I met some long time friends for pizza and beer tonight and i thought it was a fun night but right before we parted ways the two of them held an intervention with me. They said i was bringing up "socialist stuff" too much and it was making them depressed. They said to keep the conversation exclusively to things like games and anime. That if i didnt stop they didnt want to be friends anymore. Have you guys/gals/nonbinary pals experienced something like this before?

  • RedArmor [he/him]
    ·
    3 years ago

    Yeah. A couple army friends that became cops do not talk to me anymore. Friend from high school became one too and said I was “on the wrong side of history” for being anti cop and a communist. Family too have told me I “think too much” and have “gone off the deep end” because I apply a dialectical/historical materialism analysis on everything now.

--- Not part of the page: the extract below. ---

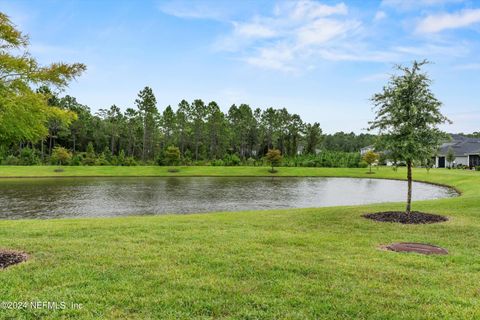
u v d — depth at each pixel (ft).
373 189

    At this point I don’t care or mind anymore. The work I do trying to organize and party build is more important than relationships based on being born in a certain area, the imperialist military, and some stemming from blood.

    • abc [he/him, comrade/them]
      ·
      3 years ago

      Friend from high school became one too and said I was “on the wrong side of history” for being anti cop and a communist

      lmao essentially my experience

      • RedArmor [he/him]
        ·
        3 years ago

        “Go on a ride along with me and you’ll see what I deal with every night.” I asked if I could bring my gun for protection for other people against him and he shut that down real fast.

        And he is mixed Hispanic and a decent chunk Native American. So it just even more so is like wtf? No understanding of history or materialism at all

        • panopticon [comrade/them]
          ·
          3 years ago

          I've run into fascist army types who are black and indigenous, they joined the army hoping to police the border with machine guns. People often think imperialism, white supremacy, etc are one sided, but it's more like a ladder. Conservatives love hierarchy.

    • solaranus
      ·
      edit-2
      1 year ago

      deleted by creator

    • aqwxcvbnji [none/use name]
      ·
      3 years ago

      The work I do trying to organize and party build is more important than relationships based on being born in a certain area, the imperialist military, and some stemming from blood.

      It's certainly important, but try to not lose your family. You've only got one, and whatever political disagreements you've had with them, there will quite certainly always remain a certain love for you inside of them.

      • BynarsAreOk [none/use name]
        ·
        3 years ago

        I'd be careful with this feel good logic, there is quite a difference between cutting relations with a distant reactionary cousin and versus your boomer parents for example. Everyone has their own circumstances but don't put too much faith that fragile family relationships are worth your trouble, if anything I'd say that is just a path to holding yourself hostage to them and their views.

        • came_apart_at_Kmart [he/him, comrade/them]
          ·
          edit-2
          3 years ago

          as someone with plenty of dysfunction in the family, I've gotten a lot out of the subverted trope:

          "The blood of the covenant is thicker than the water of the womb." (the family we forge in life is worth more than the one we are born into).

        • aqwxcvbnji [none/use name]
          ·
          3 years ago

          there is quite a difference between cutting relations with a distant reactionary cousin and versus your boomer parents for example.

          Sure, that's true. I assumed he was talking abouthis close relatives.

          I do think that the idea that we can easily cut people from our lives (like is propagated in r/relationship_advise, for example, but which is spread much broader), is a sign of something unhealthy. We're social animals, it's not normal behaviour for us to just cut people away like it's nothing. It's a sign of a form of stress and alienation of our natural behaviour, imposed on us by the harsh conditions of capitalist relations of production.